True CountPlayer edgeBet size
-1 or lower-1% or worseMinimum bet
0-0.5% (house edge)Minimum bet
+10% (breakeven)Minimum bet
+2+0.5%2x base bet
+3+1.0%4x base bet
+4+1.5%8x base bet
+5 or higher+2.0% or more8x base bet (max)

Edge estimates assume 6-deck S17 with perfect basic strategy. Each true count point is worth approximately 0.5%. The house starts with a 0.5% edge at a neutral count, so the player breaks even at TC +1 and gains roughly 0.5% for each point above that.

This is called a 1-to-8 spread. Real casino counters often use wider spreads, but larger spreads attract more attention from casino staff. The trainer shows a bet recommendation in the count panel when counts are revealed.

Strategy changes at high counts

Betting more at high counts is only part of it. Some basic strategy decisions also change when the true count is strongly positive or negative. These are called index plays. A few common ones:

  • Insurance:Normally always decline insurance. At a true count of +3 or higher, the deck is so rich in tens that insurance becomes a profitable bet. This trainer flags this automatically in the insurance popup.
  • 16 vs 10:Basic strategy says surrender if available, otherwise hit. At a true count of 0 or higher, standing becomes correct because the deck is rich in tens and the dealer is more likely to bust.
  • 15 vs 10:Basic strategy says surrender or hit. At a true count of +4 or higher, standing is correct for the same reason.

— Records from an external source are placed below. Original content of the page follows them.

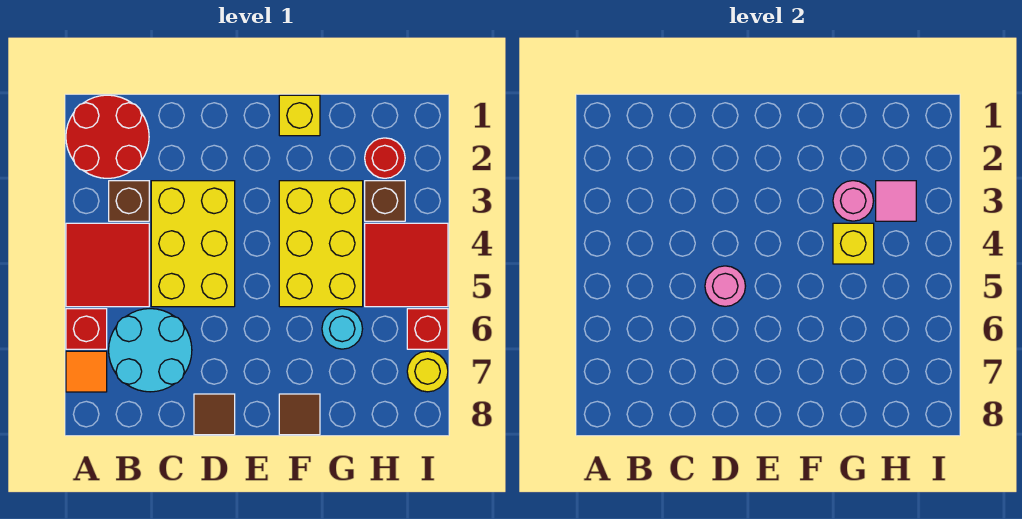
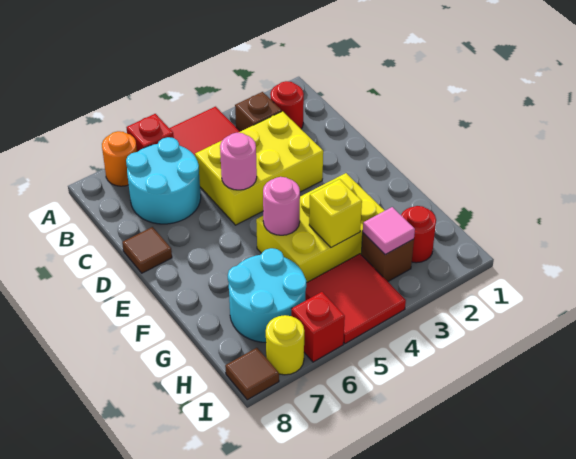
red 2x2 round brick [66,95,149,178] -> red 1x1 round brick [270,81,304,129]
orange 1x1 tile [66,351,107,392] -> orange 1x1 round brick [102,131,137,186]
yellow 1x1 brick [279,95,320,136] -> none
brown 1x1 tile [279,394,320,435] -> brown 1x1 tile moved to [225,348,279,400]
pink 1x1 round brick [833,181,873,221] -> pink 1x1 round brick moved to [263,177,300,235]
cyan 1x1 round brick [322,309,362,349] -> cyan 2x2 round brick [228,248,306,342]

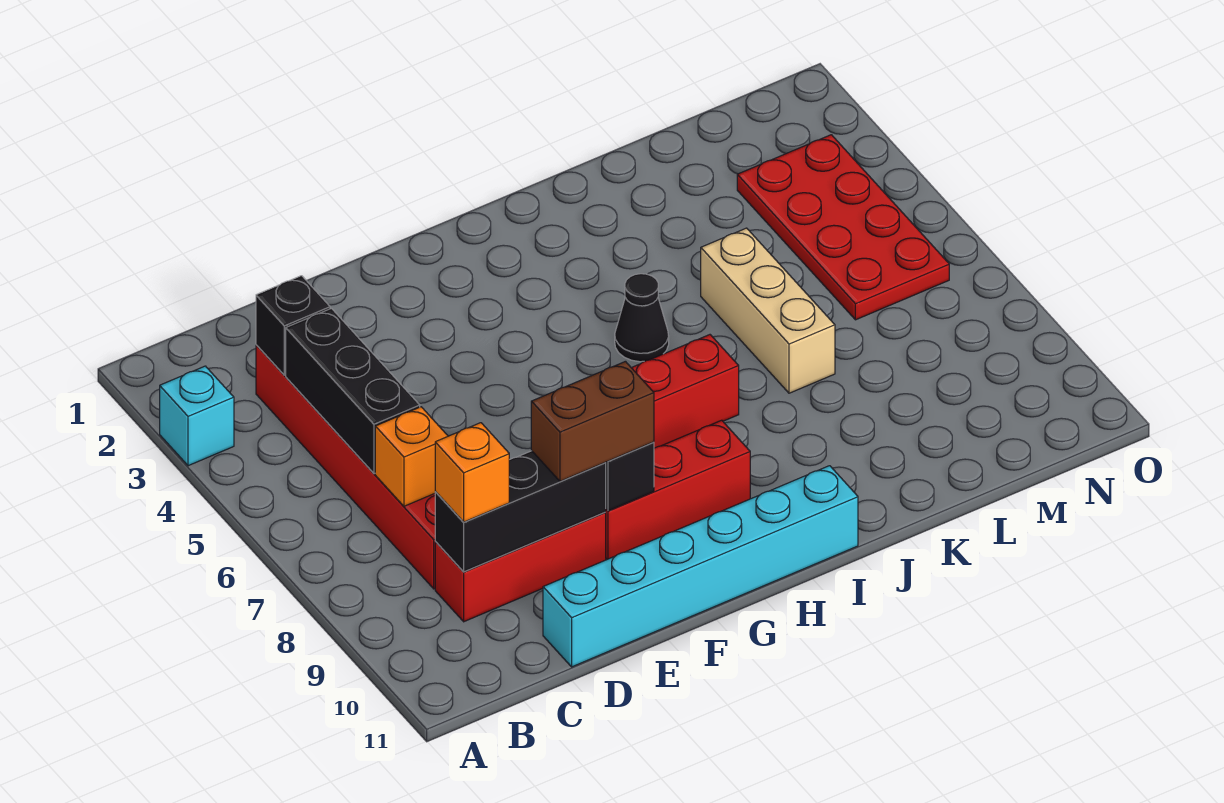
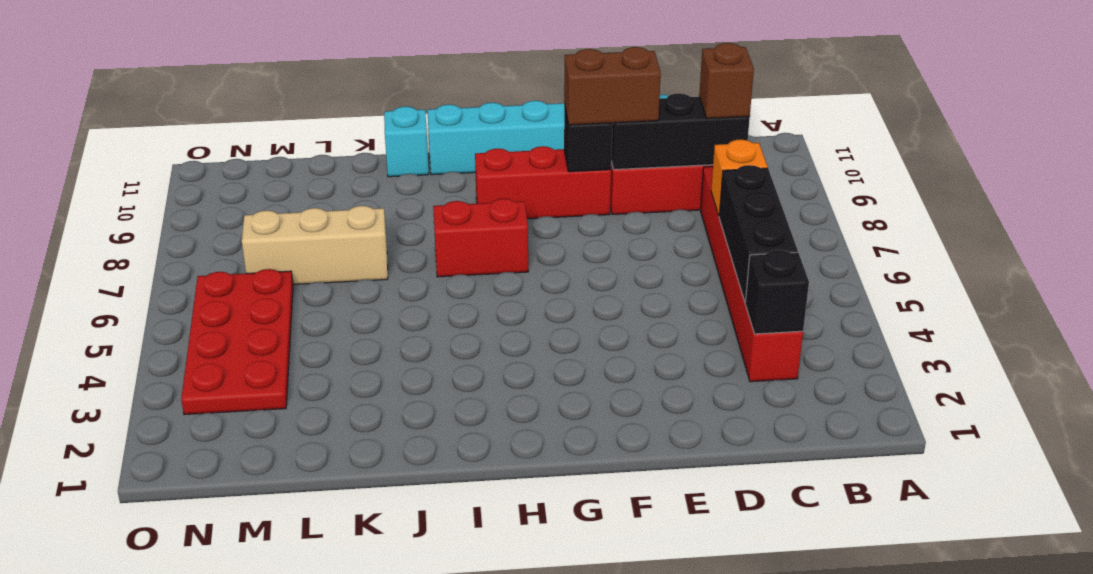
cyan 1x1 brick [160,366,234,466] -> cyan 1x1 brick moved to [384,106,429,177]
orange 1x1 brick [435,423,509,522] -> brown 1x1 brick [699,43,754,118]
black 1x1 cone [615,274,669,362] -> none
tan 1x3 brick [701,228,835,393] -> tan 1x3 brick turned to [242,206,388,284]

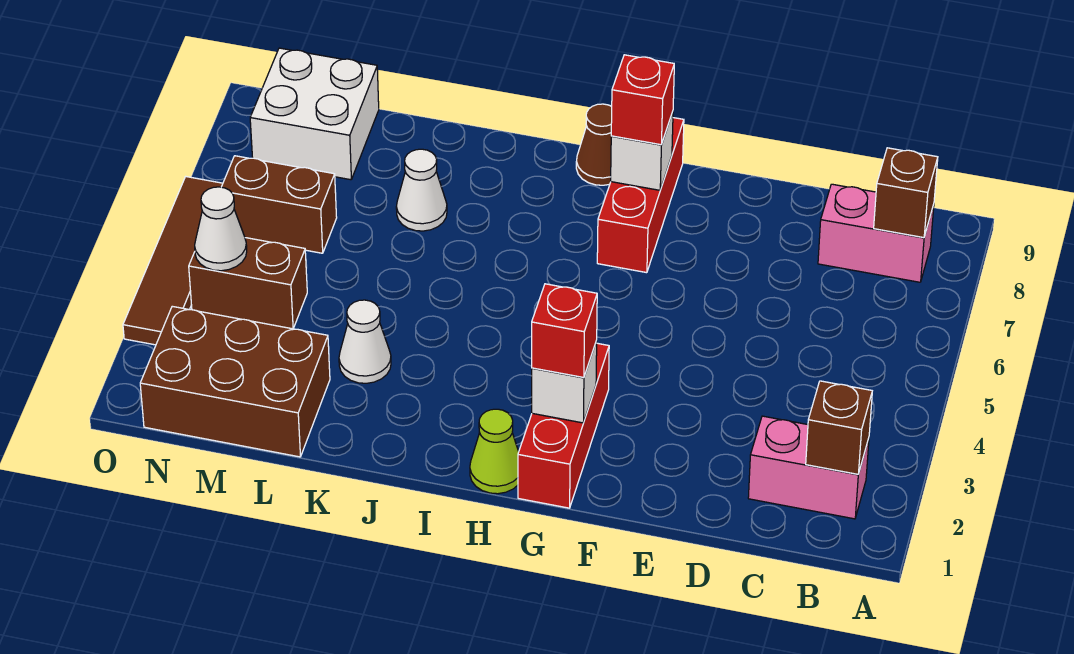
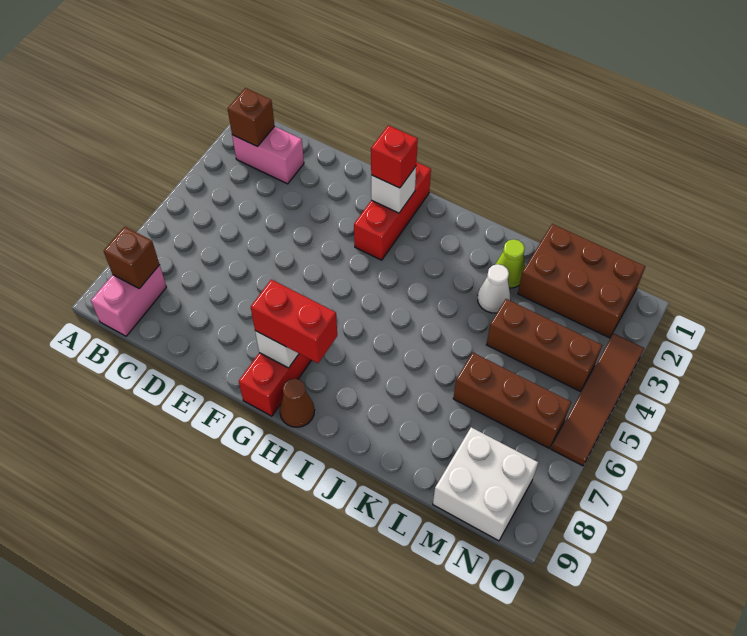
pink 1x2 brick [818,184,934,282] -> pink 1x2 brick turned to [91,265,166,336]
red 1x1 brick [611,55,674,145] -> red 1x2 brick [251,280,337,363]
lime 1x1 cone [470,409,519,494] -> lime 1x1 cone moved to [495,239,525,288]
white 1x1 cone [396,149,447,231] -> none
brown 1x2 brick [189,238,307,329] -> brown 1x3 brick [486,299,602,392]
brown 1x2 brick [222,156,337,253] -> brown 1x3 brick [453,353,571,448]
white 1x1 cone [195,187,247,271] -> none

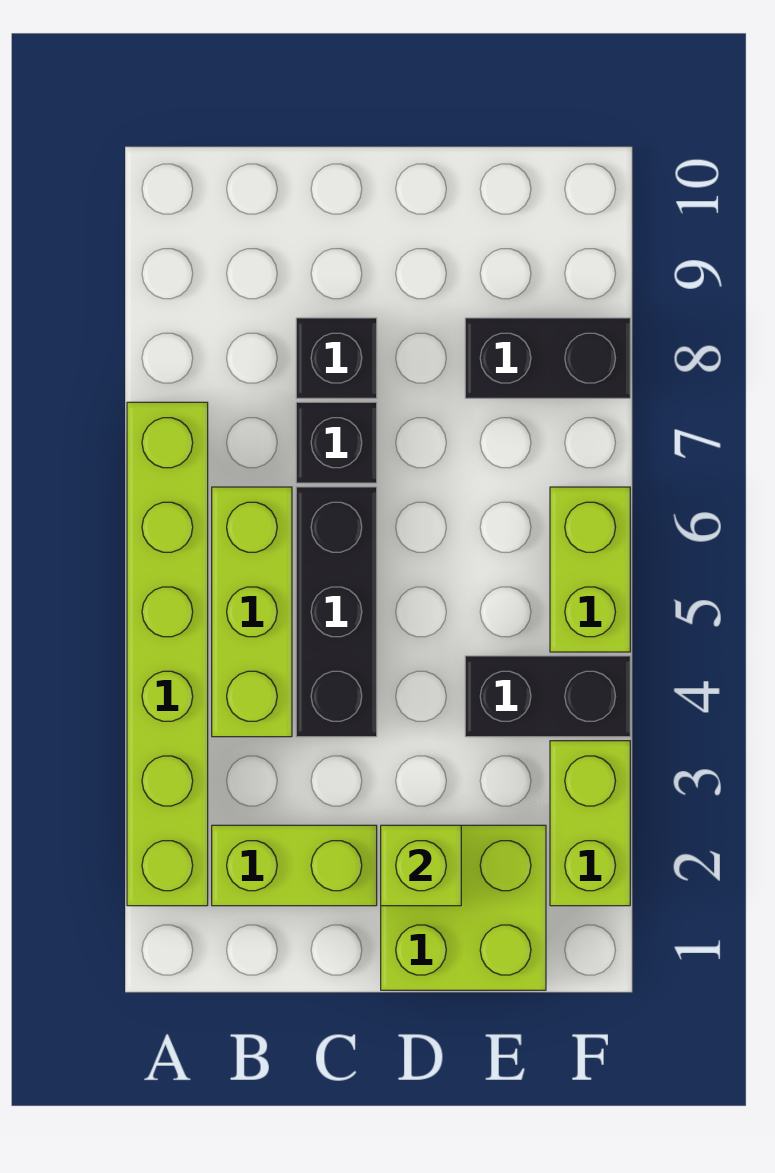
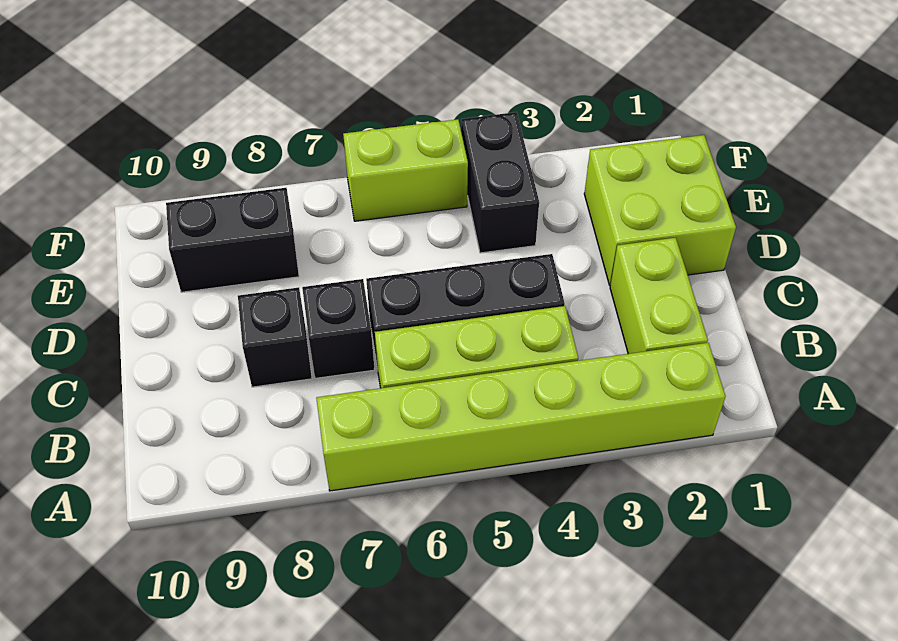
lime 1x1 brick [381,825,461,906] -> none
black 1x2 brick [465,318,630,398] -> black 1x2 brick turned to [166,188,299,292]
lime 1x2 brick [550,741,630,906] -> none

Practicing with this trainer

The count panel on the right side of the trainer shows your running count, true count, and deck temperature after each hand. The cards dealt each hand are listed with their Hi-Lo values so you can check your work.

  1. Start with Hide mode. Try to keep the running count in your head as each hand is dealt.
  2. Press Show after each hand to compare your count to the correct value. The cards dealt panel shows each card and its value.
  3. When your running count is consistent, start dividing by decks remaining to practice the true count. The deck counter is always visible in the top bar.
  4. Adjust your bet in the bet input based on the true count before each deal. The trainer will show you whether your strategy decisions were correct regardless of count, so you can work on both skills together.

What counting does not do

Card counting does not let you predict individual cards. Even at a true count of +8, you will still lose many hands. The edge from counting is small, around 0.5 to 1 percent over the long run. This means you need a large number of hands before the math works in your favor consistently.

Counting also does not help if your basic strategy is wrong. Every basic strategy mistake costs more than the counting edge gives back. Master basic strategy first. Once your decisions are automatic, add the count.